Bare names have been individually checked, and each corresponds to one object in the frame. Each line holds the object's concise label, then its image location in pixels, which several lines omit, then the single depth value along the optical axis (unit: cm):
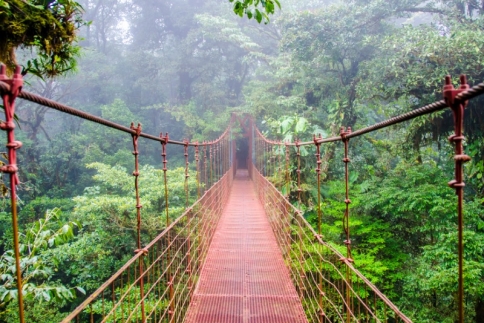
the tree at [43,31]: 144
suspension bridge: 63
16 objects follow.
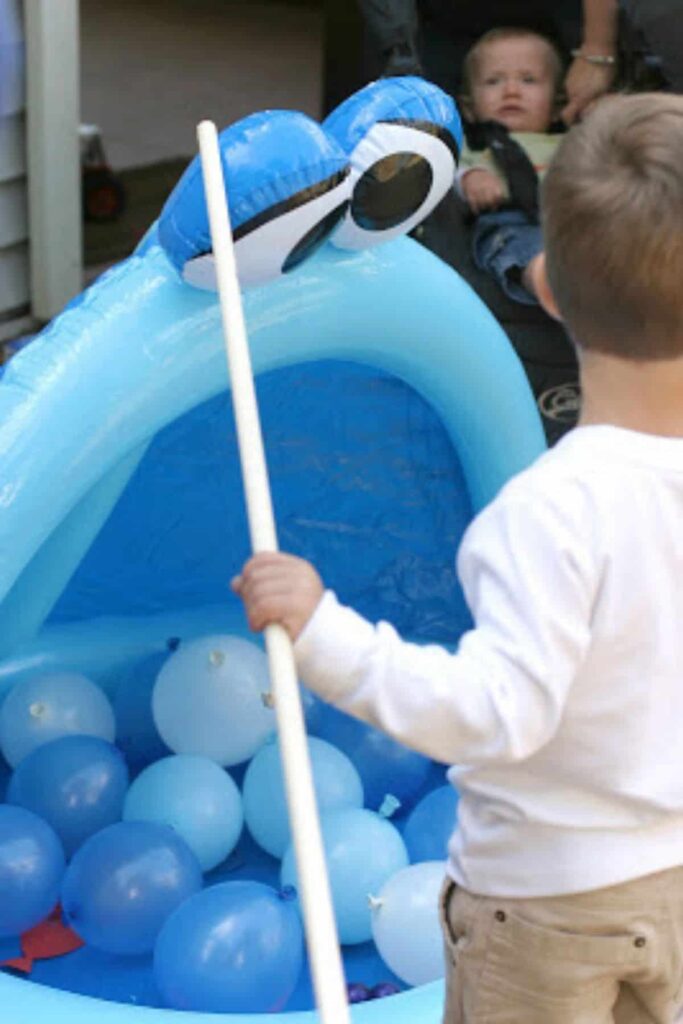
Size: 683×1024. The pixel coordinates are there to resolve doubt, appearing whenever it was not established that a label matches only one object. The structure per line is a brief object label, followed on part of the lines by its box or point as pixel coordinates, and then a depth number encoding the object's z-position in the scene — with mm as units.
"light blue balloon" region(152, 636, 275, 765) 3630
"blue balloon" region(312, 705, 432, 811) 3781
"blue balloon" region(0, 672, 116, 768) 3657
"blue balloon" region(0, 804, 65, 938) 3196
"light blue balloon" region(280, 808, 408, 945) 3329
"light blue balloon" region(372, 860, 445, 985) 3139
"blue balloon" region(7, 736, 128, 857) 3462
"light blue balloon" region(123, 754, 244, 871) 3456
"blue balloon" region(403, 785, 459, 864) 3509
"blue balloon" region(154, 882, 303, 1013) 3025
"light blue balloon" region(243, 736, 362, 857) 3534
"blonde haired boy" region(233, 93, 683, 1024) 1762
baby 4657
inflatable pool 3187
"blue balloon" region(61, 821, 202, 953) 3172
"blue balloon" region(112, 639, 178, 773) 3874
################
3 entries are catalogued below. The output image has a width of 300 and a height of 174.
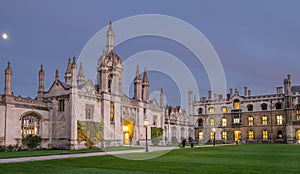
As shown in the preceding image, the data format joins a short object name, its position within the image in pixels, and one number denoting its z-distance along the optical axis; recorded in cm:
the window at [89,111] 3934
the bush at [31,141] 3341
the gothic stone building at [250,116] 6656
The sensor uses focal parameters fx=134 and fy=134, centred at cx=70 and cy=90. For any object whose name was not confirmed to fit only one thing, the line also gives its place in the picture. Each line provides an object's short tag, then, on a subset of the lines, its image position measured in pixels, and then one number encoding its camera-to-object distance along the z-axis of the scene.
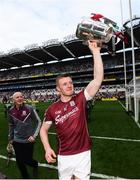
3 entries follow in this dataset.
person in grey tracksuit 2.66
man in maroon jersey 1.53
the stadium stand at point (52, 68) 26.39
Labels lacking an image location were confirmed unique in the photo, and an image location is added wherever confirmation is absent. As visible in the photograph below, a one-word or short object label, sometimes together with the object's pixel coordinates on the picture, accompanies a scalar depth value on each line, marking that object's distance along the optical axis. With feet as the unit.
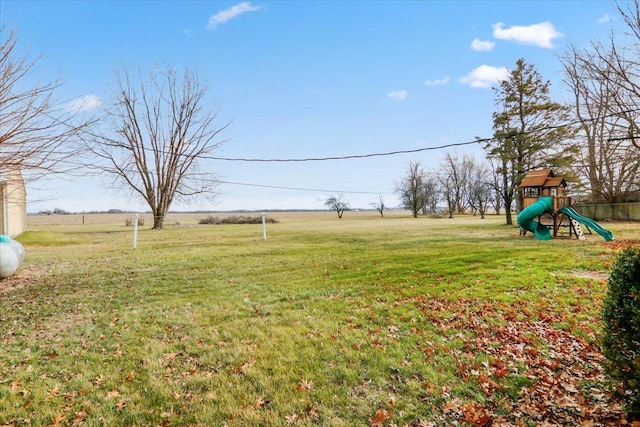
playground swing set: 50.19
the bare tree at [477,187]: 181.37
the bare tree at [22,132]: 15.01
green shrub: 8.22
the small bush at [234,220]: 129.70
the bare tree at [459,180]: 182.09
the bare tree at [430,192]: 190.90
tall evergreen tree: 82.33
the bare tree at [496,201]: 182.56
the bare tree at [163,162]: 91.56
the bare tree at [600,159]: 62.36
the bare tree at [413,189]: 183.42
################
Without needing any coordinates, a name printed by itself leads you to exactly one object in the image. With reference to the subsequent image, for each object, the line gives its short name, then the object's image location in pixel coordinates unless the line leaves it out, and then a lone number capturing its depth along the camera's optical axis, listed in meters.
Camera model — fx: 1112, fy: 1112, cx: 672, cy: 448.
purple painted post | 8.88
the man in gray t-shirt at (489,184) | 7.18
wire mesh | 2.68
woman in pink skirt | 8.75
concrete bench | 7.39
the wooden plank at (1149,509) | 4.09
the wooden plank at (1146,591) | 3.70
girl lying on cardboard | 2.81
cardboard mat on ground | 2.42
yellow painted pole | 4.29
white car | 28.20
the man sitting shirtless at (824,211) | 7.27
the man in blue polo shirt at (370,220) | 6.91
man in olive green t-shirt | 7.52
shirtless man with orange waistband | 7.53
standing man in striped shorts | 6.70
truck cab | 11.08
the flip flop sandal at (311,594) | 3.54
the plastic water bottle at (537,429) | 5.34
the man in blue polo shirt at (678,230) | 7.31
################
- What needs to be done
Copy out the range of lines above starting at the line with "the bare tree at [496,201]: 182.56" and ending at the line with "the bare tree at [413,189]: 183.42", exactly and including both.

- Your response
the bare tree at [496,201]: 182.56
the bare tree at [163,162]: 91.56
the bare tree at [600,159]: 62.36
the bare tree at [413,189]: 183.42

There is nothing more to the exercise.